Selected extract —
=== Begin Enclosure ===

That is a pretty good site.  Thanks.  I found a very
good description of the issue:

http://www.dpreview.com/learn/?/Glossary/Camera_System/Lag_Time_01.htm

They provide very detailed "Timing" information on
each camera they review such as:

http://www.dpreview.com/reviews/canonsd300/page4.asp

This would be very helpful in finding the next
camera to purchase.  I even came across one
camera which claims "0.01 second shutter lag":

http://www.dpreview.com/reviews/pentaxs5i/

This could be a very good candidate for my next
camera.


----------



## BeanoNYC (Mar 11, 2005)

http://www.dpreview.com/gallery/?gallery=pentaxs5i_samples/

Sample photo isn't too shabby.  Nice dimensions.  Less expensive than I thought it would be for a tiny 5.0.  You need to get a big flash card for that, especially if you want to store a lot of max quality pictures.  I'd recommend making an investment and going for a 512mb card.  Riverc0il takes some real sweet pictures.  He may be able to put you in the right direction as well.


----------



## Caleb (Mar 11, 2005)

=== End Enclosure ===

Data for this exercise —

=== Begin Enclosure ===

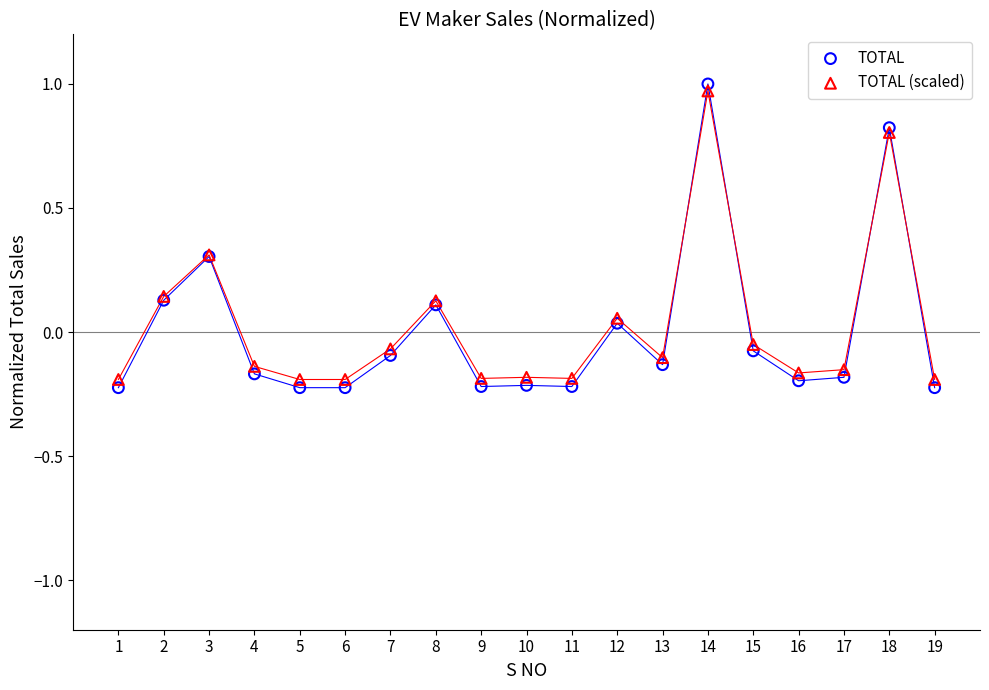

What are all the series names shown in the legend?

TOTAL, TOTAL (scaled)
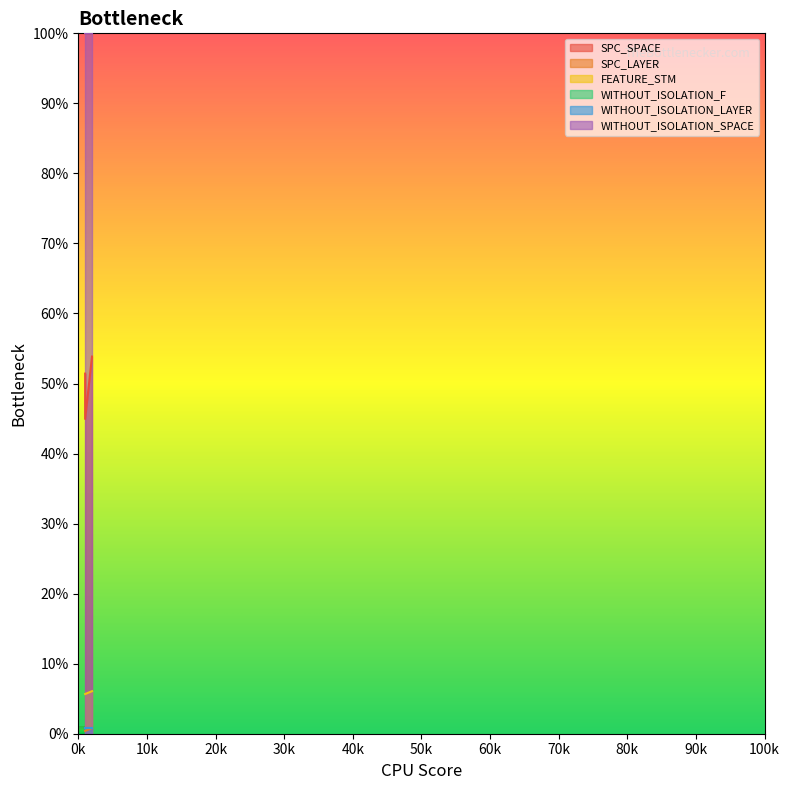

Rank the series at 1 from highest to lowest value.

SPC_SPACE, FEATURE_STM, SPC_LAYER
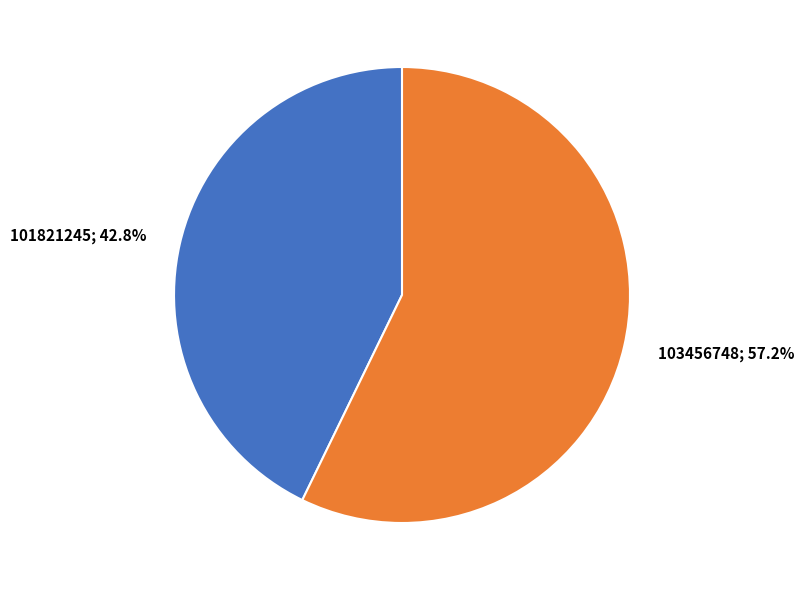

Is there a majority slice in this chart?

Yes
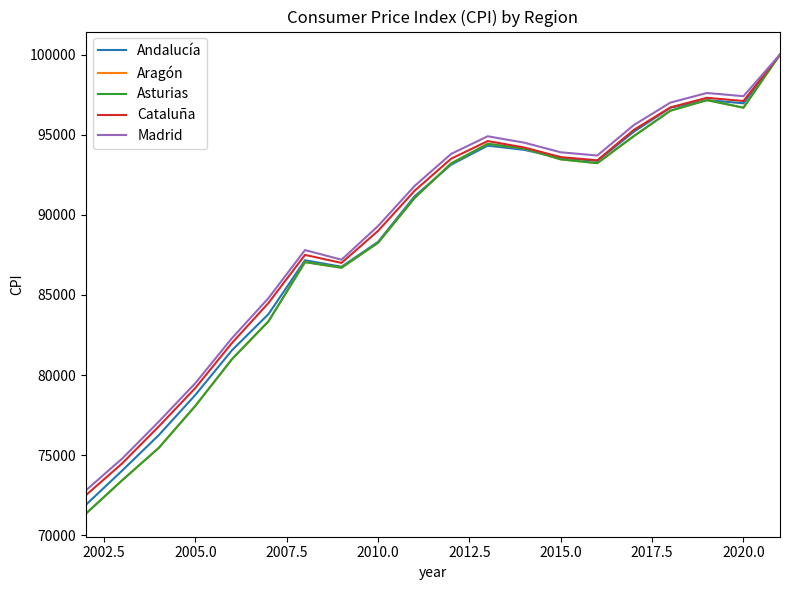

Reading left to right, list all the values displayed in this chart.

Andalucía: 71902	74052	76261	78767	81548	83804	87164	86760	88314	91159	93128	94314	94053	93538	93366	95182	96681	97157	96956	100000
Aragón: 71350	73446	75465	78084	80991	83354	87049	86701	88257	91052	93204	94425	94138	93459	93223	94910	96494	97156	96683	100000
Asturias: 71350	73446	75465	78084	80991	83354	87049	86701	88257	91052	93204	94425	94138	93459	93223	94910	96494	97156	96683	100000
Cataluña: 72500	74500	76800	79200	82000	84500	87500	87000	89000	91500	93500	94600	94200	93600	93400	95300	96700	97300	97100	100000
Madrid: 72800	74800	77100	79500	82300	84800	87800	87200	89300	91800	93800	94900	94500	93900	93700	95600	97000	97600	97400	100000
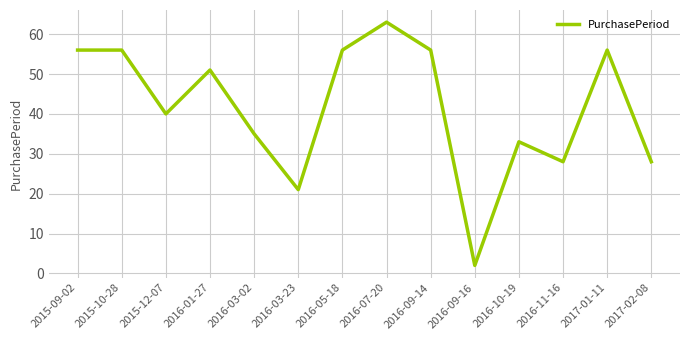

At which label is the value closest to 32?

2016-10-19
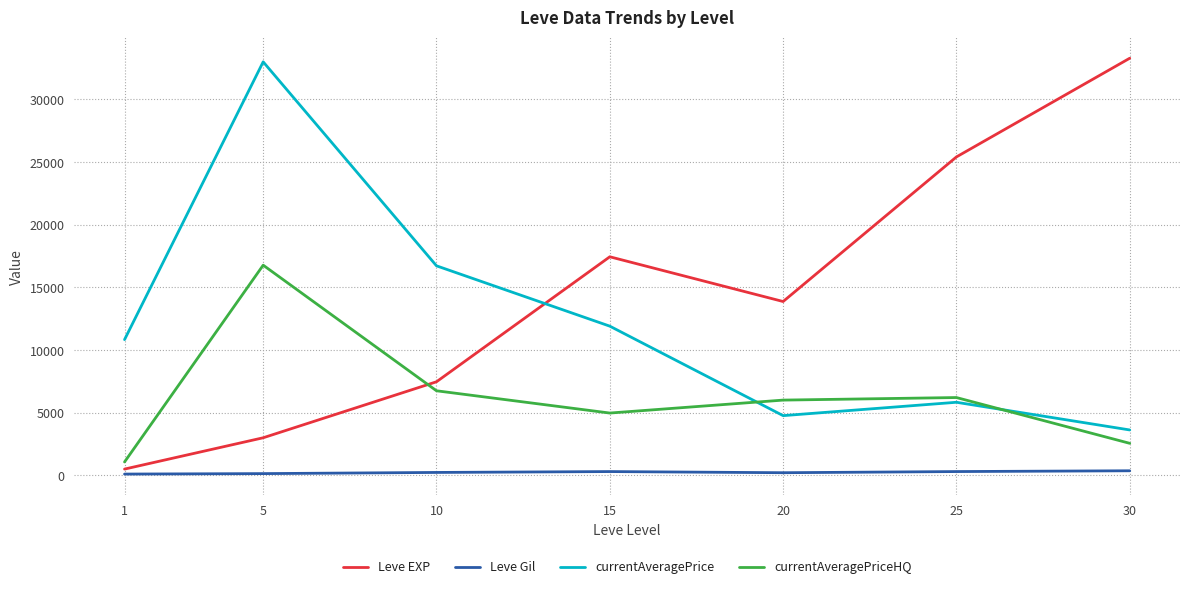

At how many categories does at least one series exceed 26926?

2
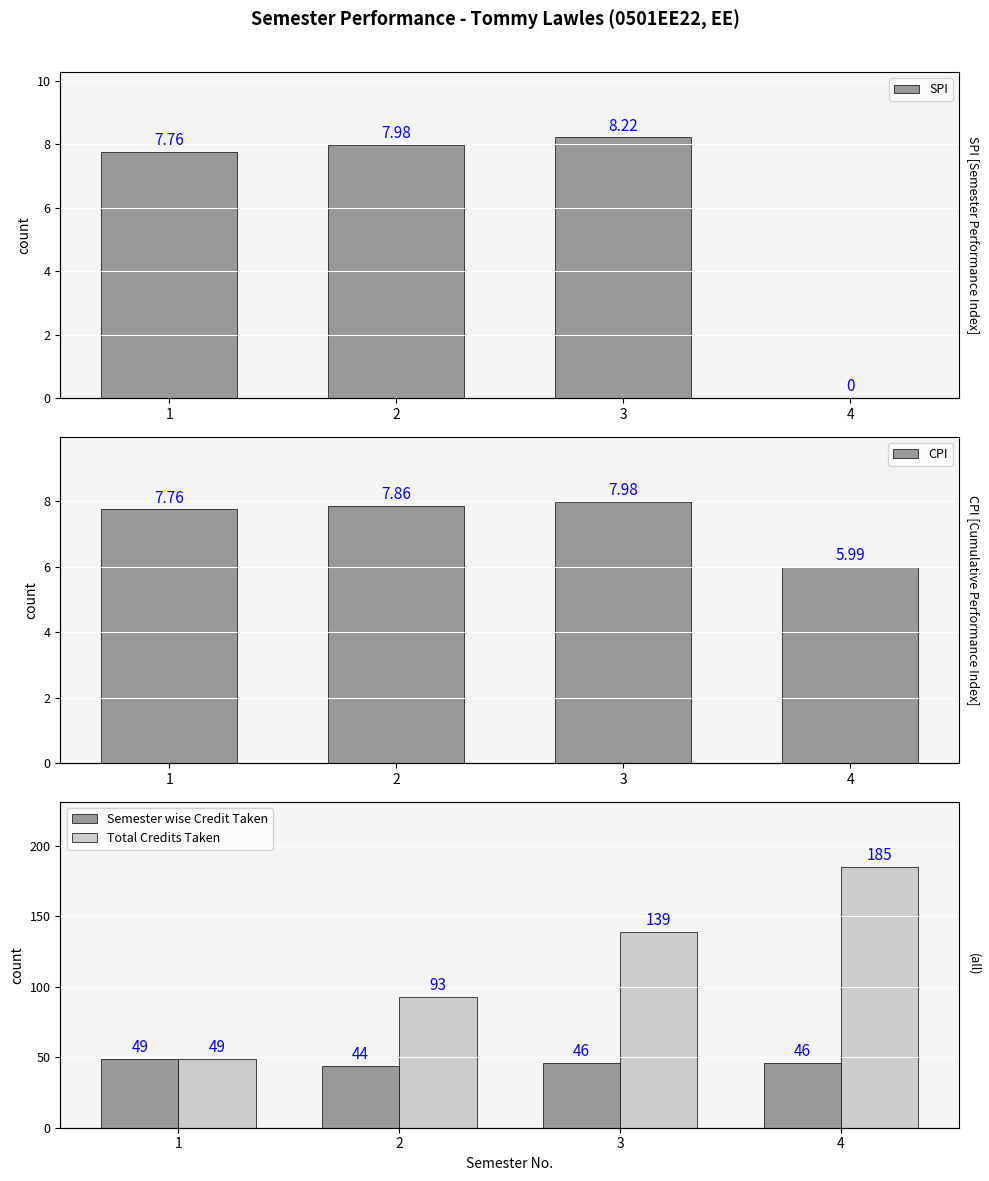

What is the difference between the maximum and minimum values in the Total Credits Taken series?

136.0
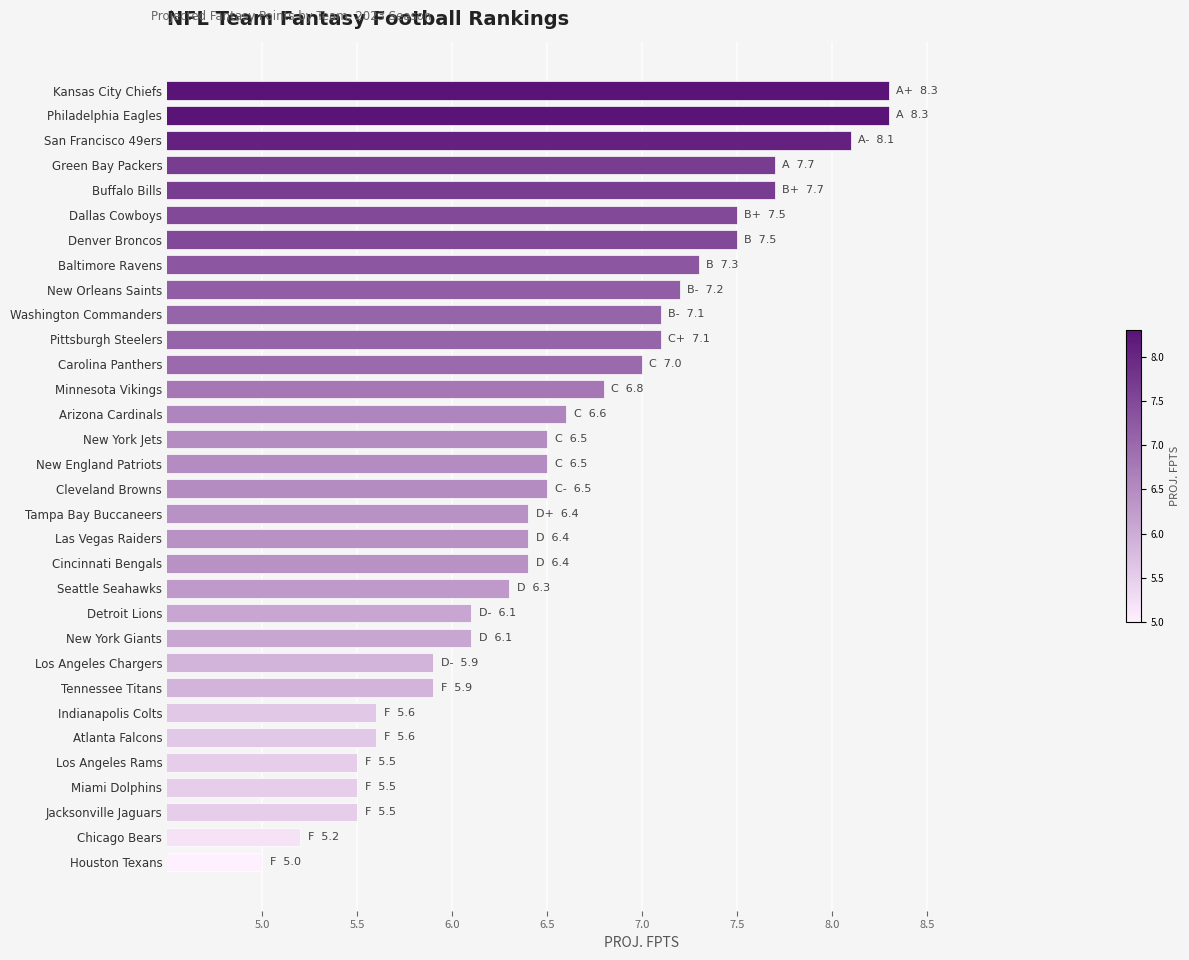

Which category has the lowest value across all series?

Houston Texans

=== End Enclosure ===

What to do —
[A] Write out the listing from its first line through the line that contains "Reading left to", including both ends. Leave out the pictures.
[B] Continue the forum thread about camera shutter lag from the point where it stops.

Activity answers —
[A]
What are all the series names shown in the legend?

TOTAL, TOTAL (scaled)

Rank the series at 1 from highest to lowest value.

SPC_SPACE, FEATURE_STM, SPC_LAYER

Is there a majority slice in this chart?

Yes

Reading left to right, list all the values displayed in this chart.

[B]
this is a nice site too. great resource for battery info. I brought the Mahia charger and Powerex 2300 NIMH from Thomas Dist. excellent purchase decision. http://www.imaging-resource.com/

I looked hard at the pentax Optio 43WR for its (relative)lightweight and its JIS 5 waterproof rating..when I looked further though, I saw that this extra waterproofness/robustness didn't include any additional cold-weather performance, which I also value (for all these sub $300-400 digitals the factory spec min op temp is 32F) In the end I opted not to spend the extra $ and chose instead the Canon A95 (300 US) that thus far has performed very well. I did have some condensation on my last hike, but in all fairness I was carrying it unprotected in the humid front pocket of my fleece. I'm not exactly sure how to solve this...I'm looking a lightwieght pouch, but the culpritt seems to be the transition from warm pocket to cold use. C


----------



## ski_resort_observer (Mar 14, 2005)

I think a Nikon Coolpix 4200 is a great choice. Bought one for my son at Best Buy for $299. He takes it snowboarding...works great.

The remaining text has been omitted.